I spent a day and a night in an emergency room chair. My ninety-three-year-old mother had fallen and her brain scan showed a small bleed. So a steady stream of nurses and doctors kept checking on her.
“Grip my hands,” they’d say to her.
Without fail, their faces registered surprise at the strength of her clutch. But she hadn’t hand-milked cows before and after school all through her childhood for nothing.
“What’s your secret,” they kept asking, “for staying so young?”
And so she told them that on the days she felt old she walked the fastest.
And she gave credit for this to a teacher.
“When I was in sixth grade,” she said, “our teacher taught us that to stay healthy, we should keep our spines straight when we sat at our desks. And we should move.”
This teacher showed them how to move. She told them to put books on their heads. And they marched around the room keeping those books balanced.
“March faster,” the teacher would say. And then, “Still faster.”
“Well,” the nurse said, “I do believe in mobility as medicine.”
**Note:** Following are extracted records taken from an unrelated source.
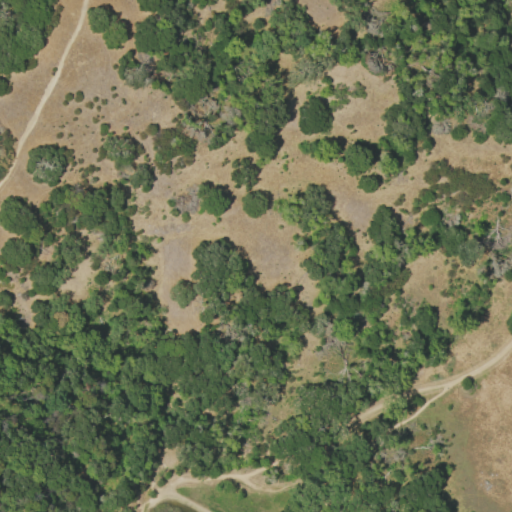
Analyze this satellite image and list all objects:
road: (45, 92)
road: (409, 416)
road: (281, 462)
road: (275, 487)
dam: (233, 499)
road: (143, 500)
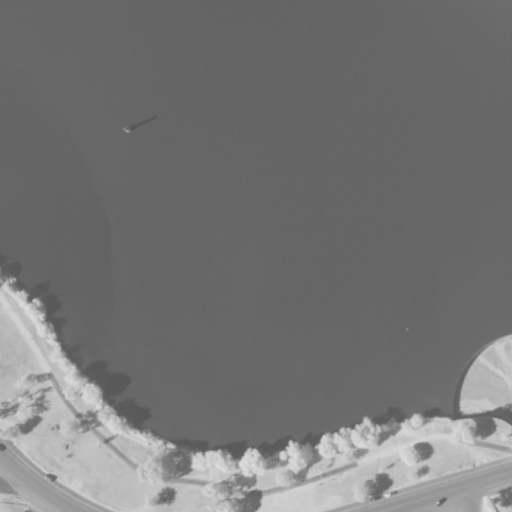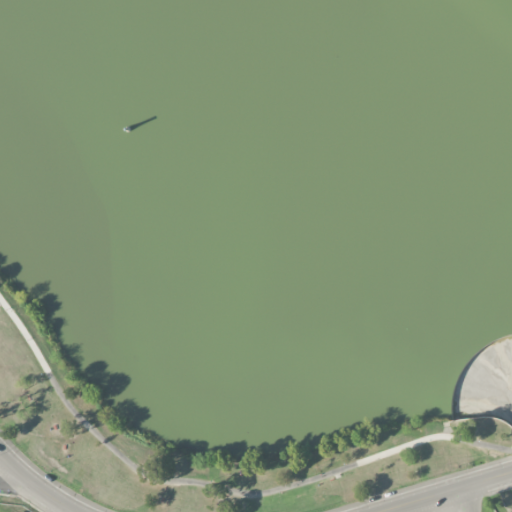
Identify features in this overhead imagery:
park: (255, 251)
dam: (486, 384)
road: (495, 477)
road: (7, 478)
road: (218, 486)
road: (455, 501)
road: (232, 506)
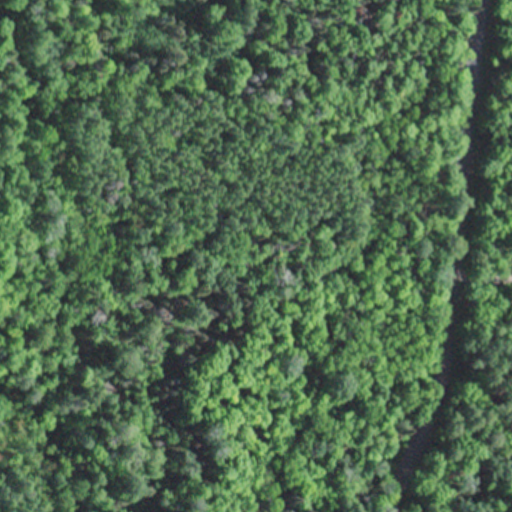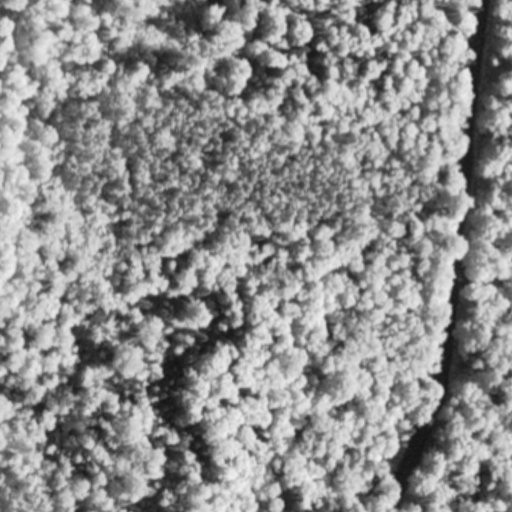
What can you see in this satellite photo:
road: (447, 259)
road: (471, 403)
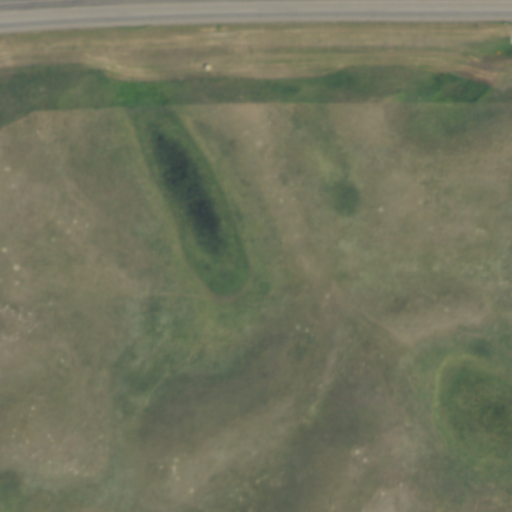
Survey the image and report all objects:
road: (255, 2)
road: (58, 505)
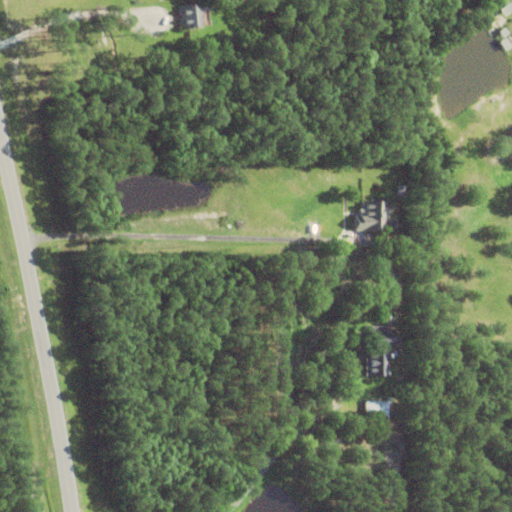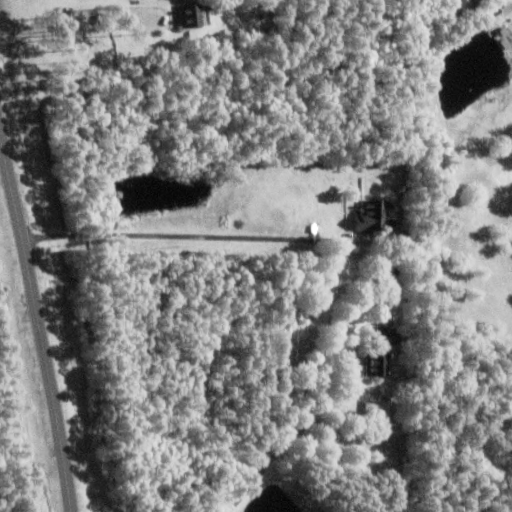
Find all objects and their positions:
building: (192, 14)
building: (189, 15)
road: (70, 18)
building: (370, 217)
building: (372, 217)
road: (180, 237)
building: (385, 273)
road: (36, 314)
building: (378, 352)
building: (373, 409)
building: (376, 410)
road: (307, 413)
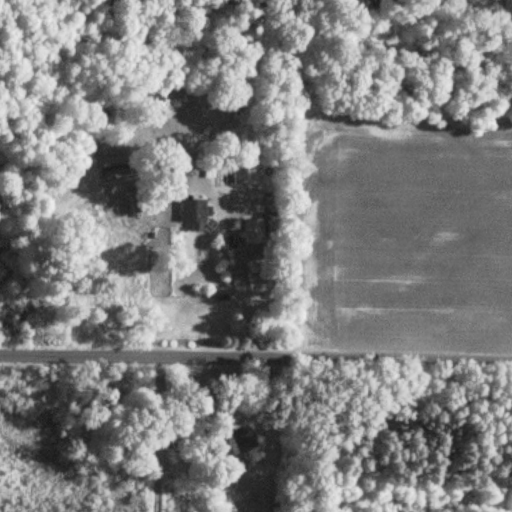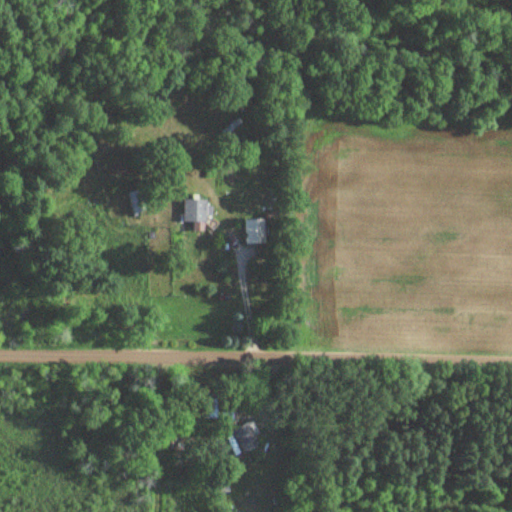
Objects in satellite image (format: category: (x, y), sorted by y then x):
building: (135, 202)
building: (193, 213)
building: (251, 231)
road: (256, 355)
building: (243, 438)
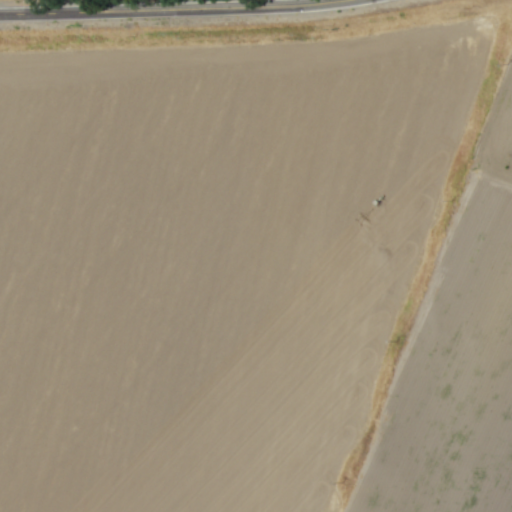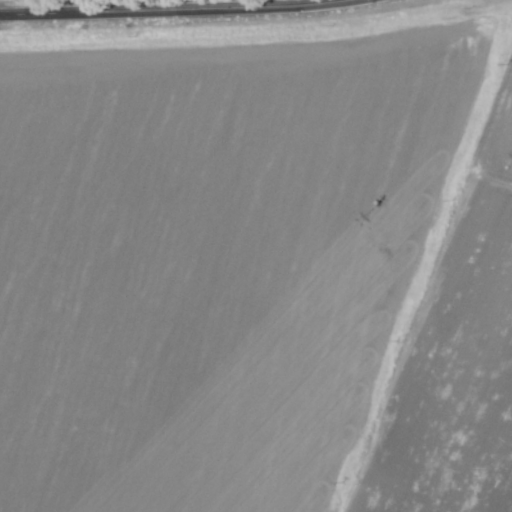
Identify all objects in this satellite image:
road: (173, 8)
crop: (215, 256)
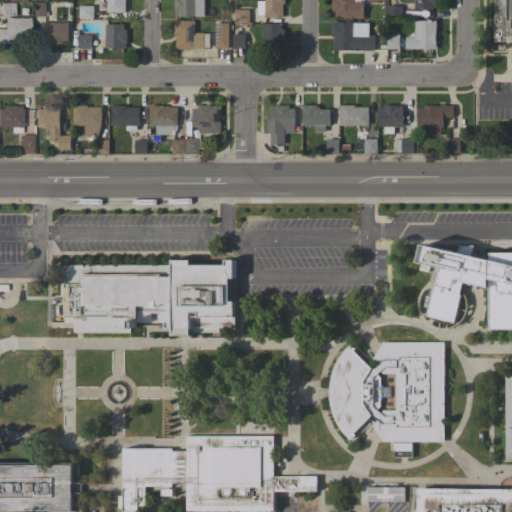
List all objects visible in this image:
building: (371, 0)
building: (372, 0)
building: (422, 4)
building: (424, 4)
building: (114, 5)
building: (116, 6)
building: (189, 7)
building: (271, 7)
building: (37, 8)
building: (187, 8)
building: (348, 8)
building: (6, 9)
building: (7, 9)
building: (346, 9)
building: (84, 11)
building: (86, 11)
building: (394, 11)
building: (240, 15)
building: (242, 15)
building: (502, 20)
building: (503, 20)
building: (50, 24)
building: (13, 29)
building: (15, 29)
building: (54, 32)
building: (271, 34)
building: (114, 35)
building: (186, 35)
building: (189, 35)
building: (220, 35)
building: (221, 35)
building: (273, 35)
building: (421, 35)
building: (115, 36)
building: (350, 36)
building: (423, 36)
road: (464, 36)
road: (151, 38)
road: (308, 38)
building: (350, 39)
building: (84, 40)
building: (237, 40)
building: (86, 41)
building: (239, 41)
building: (394, 41)
road: (229, 77)
road: (484, 88)
building: (123, 115)
building: (124, 115)
building: (353, 115)
building: (354, 115)
building: (10, 116)
building: (316, 116)
building: (389, 116)
building: (11, 117)
building: (316, 117)
building: (390, 117)
building: (434, 117)
building: (87, 118)
building: (88, 118)
building: (162, 118)
building: (163, 118)
building: (205, 118)
building: (206, 118)
building: (431, 118)
building: (279, 123)
building: (280, 123)
building: (50, 124)
building: (51, 124)
road: (242, 128)
building: (25, 143)
building: (192, 145)
building: (370, 145)
building: (403, 145)
building: (453, 145)
building: (102, 146)
building: (141, 146)
building: (178, 146)
building: (333, 146)
building: (331, 147)
road: (401, 179)
road: (474, 179)
road: (18, 180)
road: (71, 180)
road: (133, 180)
road: (201, 180)
road: (304, 180)
road: (254, 199)
road: (225, 207)
parking lot: (451, 225)
parking lot: (131, 232)
road: (18, 233)
road: (130, 233)
road: (368, 234)
road: (36, 240)
road: (423, 242)
parking lot: (21, 244)
road: (144, 252)
parking lot: (304, 257)
road: (46, 263)
road: (331, 277)
road: (386, 280)
building: (469, 281)
building: (470, 282)
road: (12, 289)
building: (148, 296)
building: (149, 296)
road: (293, 296)
road: (24, 297)
road: (46, 311)
road: (167, 343)
road: (116, 360)
road: (291, 387)
road: (129, 388)
fountain: (117, 389)
road: (84, 391)
building: (391, 391)
building: (391, 392)
road: (155, 394)
building: (507, 418)
building: (508, 418)
road: (117, 424)
road: (33, 440)
road: (122, 441)
road: (398, 465)
building: (209, 474)
building: (210, 474)
building: (36, 487)
building: (39, 487)
building: (384, 493)
building: (385, 494)
building: (465, 499)
building: (464, 500)
building: (304, 511)
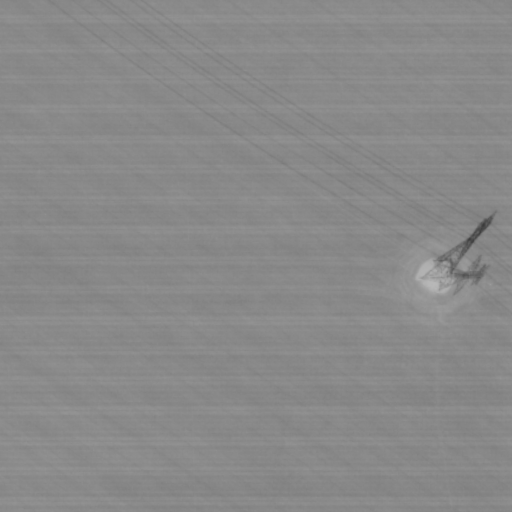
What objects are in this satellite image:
power tower: (435, 275)
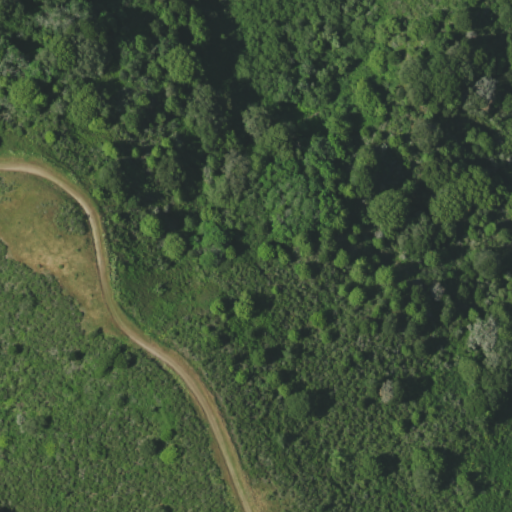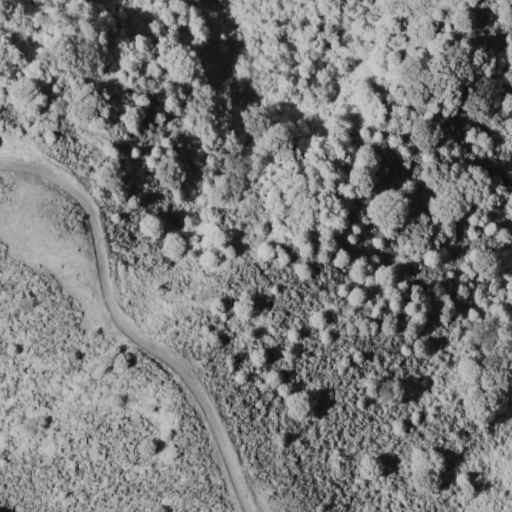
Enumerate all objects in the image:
road: (125, 325)
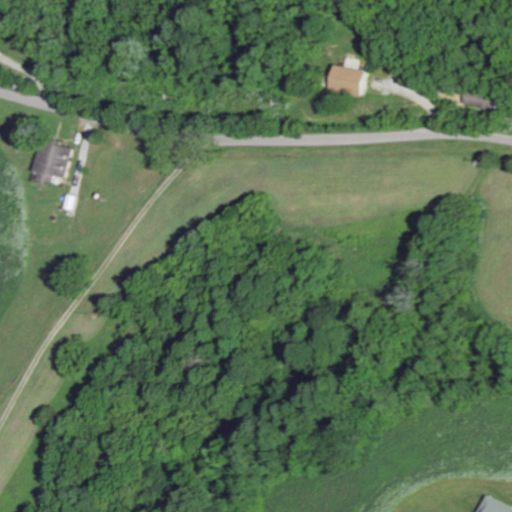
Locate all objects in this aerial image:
road: (34, 72)
building: (349, 80)
road: (253, 141)
building: (57, 163)
road: (97, 280)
That phrase had a nice ring to it, so I looked it up. And I discovered it’s a campaign to help people in healthcare facilities move safely and more.
After the nurse heard that my mom climbs stairs every day—to the basement for laundry, to the second story to visit my dad in his office, and to the attic to sort through relics of her past—she was convinced my mom didn’t need to move more.
This still left some questions about safety, as her raised eyebrow showed.
But what impressed the nurse most was the teacher.
“Imagine,” she said, “teaching a thirteen-year-old something she will remember 80 years later.”